How to evaluate the evaluations?

With an increase in the overall number of evaluations, the question arises of how to treat competing information.

In the medical profession, questions about the validity of methodologies and competing evaluations are usually addressed by a Cochrane Review. The Oxford, England-based Cochrane Collaboration reviews primary research in human health care and human policy on a particular topic – such as “Do antibiotics help in alleviating the symptoms of a sore throat?” – to determine the larger overall findings that are supported by the separate studies. These systemic reviews distill the findings, relieving physicians and researchers from having to read dozens or hundreds of independent studies on a single topic.

The reviews (online for nonprofessionals at http://consumers.cochrane.org) assist physicians in determining what intervention is best for prevention, treatment and rehabilitation for thousands of medical conditions.

Compiled by unpaid experts in scores of specific fields, such as lung cancer or neonatal infections, there are now about 4,000 reviews, which are updated regularly. This collaborative effort began in 1993.

The Campbell Collaborative, a sister organization of the Cochrane Collaborative, seeks to perform similar reviews in the social policy field, but its efforts suffer from a dearth of studies. A recent Campbell Collaboration review of studies involving “Formal System Processing of Juveniles: Effects on Delinquency” covered 29 studies on the topic, but most were from the 1990s or earlier, long before extensive use of programs that seek alternatives to detention and incarceration, limiting its usefulness.

What do to about Head Start?

Many experts say the mettle of Obama’s evidence-based drive will be shown in how he handles Head Start funding, after a massive study released this year showed that any academic advantage won by Head Start participants is gone by the end of the first grade.

Head Start is up for congressional reauthorization in 2012, and the fight over the program is gearing up.

Ron Haskins, senior fellow and co-director of the Center on Children and Families at the Brookings Institution, said Head Start is very popular, and its backers are extremely critical of those who say it doesn’t work.

“Considering how long Head Start has been around and how generously it has been funded, it should have been in the prime of its impact,” Haskins said.

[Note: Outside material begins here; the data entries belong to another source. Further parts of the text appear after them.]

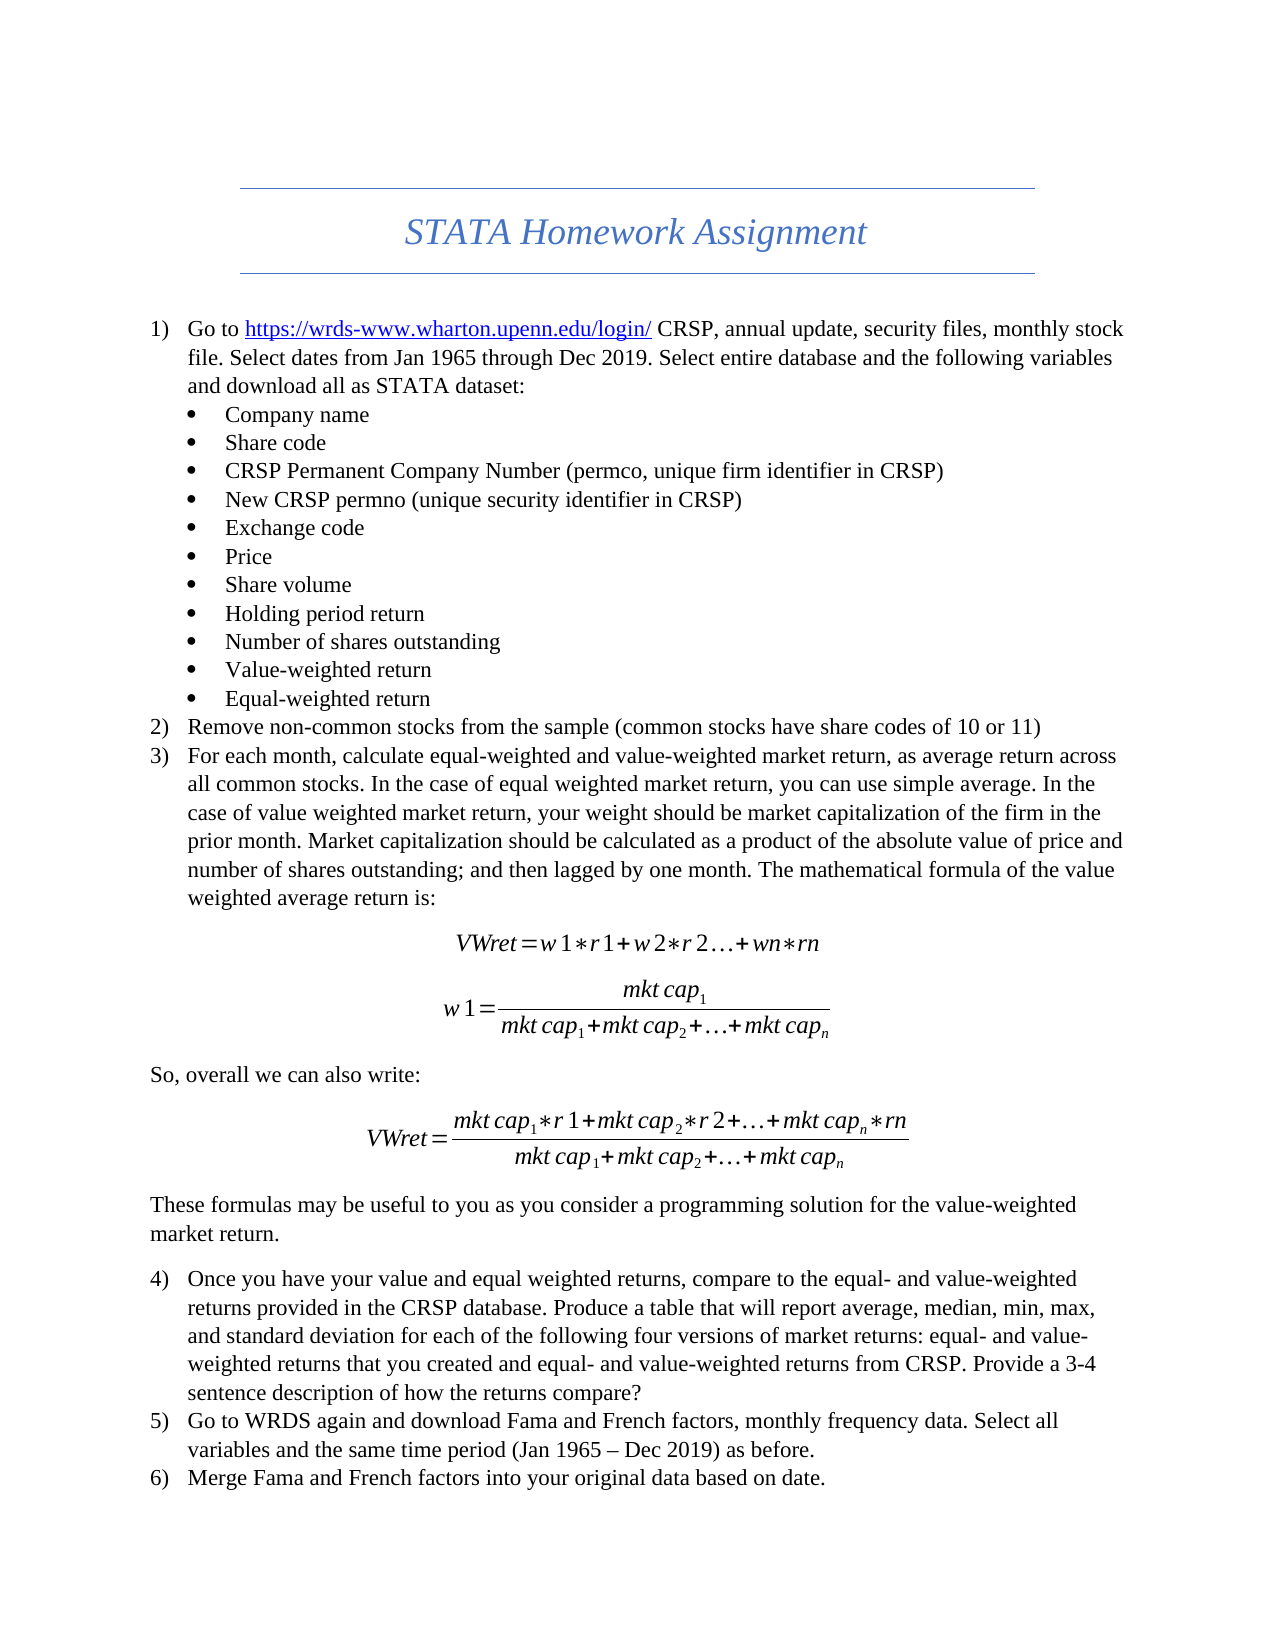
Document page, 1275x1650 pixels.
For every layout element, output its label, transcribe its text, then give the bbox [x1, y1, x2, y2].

list Remove non-common stocks from the sample (common stocks have share codes of 10 or 11) [150, 713, 1125, 740]
list New CRSP permno (unique security identifier in CRSP) [187, 486, 1125, 512]
list Holding period return [187, 600, 1125, 626]
list Exchange code [187, 514, 1125, 541]
list Company name [187, 401, 1125, 427]
list For each month, calculate equal-weighted and value-weighted market return, as average return across all common stocks. In the case of equal weighted market return, you can use simple average. In the case of value weighted market return, your weight should be market capitalization of the firm in the prior month. Market capitalization should be calculated as a product of the absolute value of price and number of shares outstanding; and then lagged by one month. The mathematical formula of the value weighted average return is: [150, 742, 1125, 910]
text These formulas may be useful to you as you consider a programming solution for the value-weighted market return. [150, 1192, 1125, 1246]
text STATA Homework Assignment [240, 189, 1035, 273]
list Share volume [187, 571, 1125, 598]
list Price [187, 543, 1125, 569]
list Value-weighted return [187, 657, 1125, 683]
list CRSP Permanent Company Number (permco, unique firm identifier in CRSP) [187, 457, 1125, 484]
list Go to https://wrds-www.wharton.upenn.edu/login/ CRSP, annual update, security files, monthly stock file. Select dates from Jan 1965 through Dec 2019. Select entire database and the following variables and download all as STATA dataset: [150, 315, 1125, 398]
list Once you have your value and equal weighted returns, compare to the equal- and value-weighted returns provided in the CRSP database. Produce a table that will report average, median, min, max, and standard deviation for each of the following four versions of market returns: equal- and value-weighted returns that you created and equal- and value-weighted returns from CRSP. Provide a 3-4 sentence description of how the returns compare? [150, 1265, 1125, 1405]
list Number of shares outstanding [187, 628, 1125, 654]
text So, overall we can also write: [150, 1061, 1125, 1088]
list Merge Fama and French factors into your original data based on date. [150, 1464, 1125, 1491]
list Share code [187, 429, 1125, 455]
list Equal-weighted return [187, 685, 1125, 711]
list Go to WRDS again and download Fama and French factors, monthly frequency data. Select all variables and the same time period (Jan 1965 – Dec 2019) as before. [150, 1407, 1125, 1462]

Instead, Head Start was found to lag behind similar state programs. Haskins believes the outcomes of various programs within Head Start need to be studied, and the results should be used to improve the program.

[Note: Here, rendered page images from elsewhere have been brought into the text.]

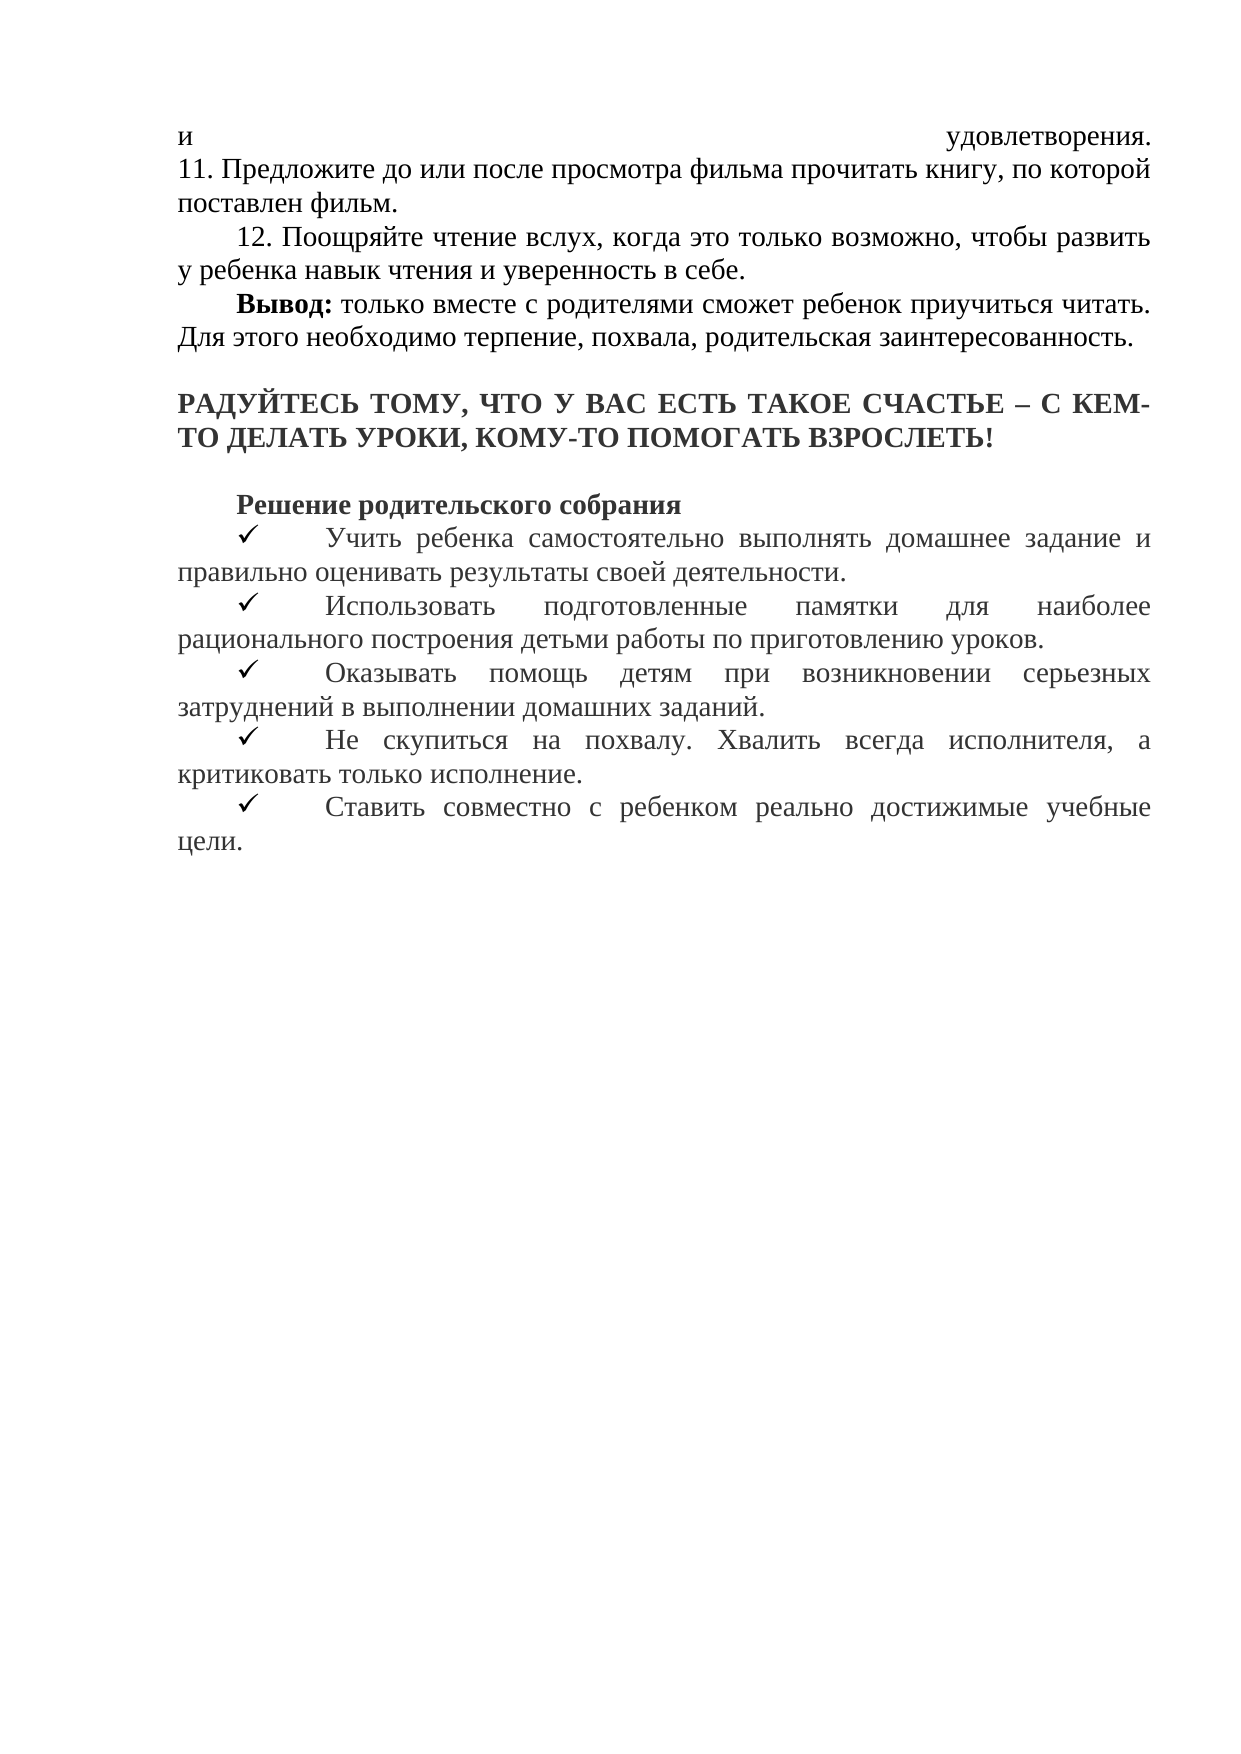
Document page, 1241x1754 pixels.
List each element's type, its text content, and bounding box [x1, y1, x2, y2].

text РАДУЙТЕСЬ ТОМУ, ЧТО У ВАС ЕСТЬ ТАКОЕ СЧАСТЬЕ – С КЕМ-ТО ДЕЛАТЬ УРОКИ, КОМУ-ТО ПОМОГАТЬ ВЗРОСЛЕТЬ! [177, 353, 1152, 453]
list Ставить совместно с ребенком реально достижимые учебные цели. [177, 789, 1152, 857]
list Не скупиться на похвалу. Хвалить всегда исполнителя, а критиковать только исполнение. [177, 722, 1152, 789]
list Использовать подготовленные памятки для наиболее рационального построения детьми работы по приготовлению уроков. [177, 588, 1152, 655]
list Учить ребенка самостоятельно выполнять домашнее задание и правильно оценивать результаты своей деятельности. [177, 521, 1152, 588]
text Вывод: только вместе с родителями сможет ребенок приучиться читать. Для этого необходимо терпение, похвала, родительская заинтересованность. [177, 286, 1152, 353]
text 12. Поощряйте чтение вслух, когда это только возможно, чтобы развить у ребенка навык чтения и уверенность в себе. [177, 219, 1152, 286]
list Оказывать помощь детям при возникновении серьезных затруднений в выполнении домашних заданий. [177, 655, 1152, 722]
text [177, 118, 1152, 219]
text Решение родительского собрания [177, 487, 1152, 521]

“We know that the characteristics of programs that have been highly effective are not characteristic of programs that we have,” Steven Barnett, co-director of the National Institute for Early Education Research at Rutgers University, said of Head Start.

In addition, Barnett said, “Head Start has huge performance standards. They would probably do better to cut them to 20 pages and let the programs experiment, to have more freedom to develop more effective programs, and then systematically test those out.”

But the group that represents most Head Start staff members, the National Head Start Association, has not publicly endorsed major changes in Head Start. Instead, it has taken its battle directly to federal legislators, arguing for more money, specifically an extension of money added to the program under last year’s Recovery Act. But their plea first argues against eliminating their jobs, before it mentions the needs of children.

“Without these funds, newly created jobs will be lost and low-income children and families will lose services they are receiving through Head Start and Early Head Start,” the association said in letters to the House and Senate.

Despite Head Start’s widely perceived problems, there seems to be no national effort to do away with the popular program.

“I’m in print saying I think they are doing a terrible job,” Besharov said. “The evidence is, by any standard you use to cite such work, that it doesn’t work. But I don’t see that driving the funding. … I don’t think it should be defunded.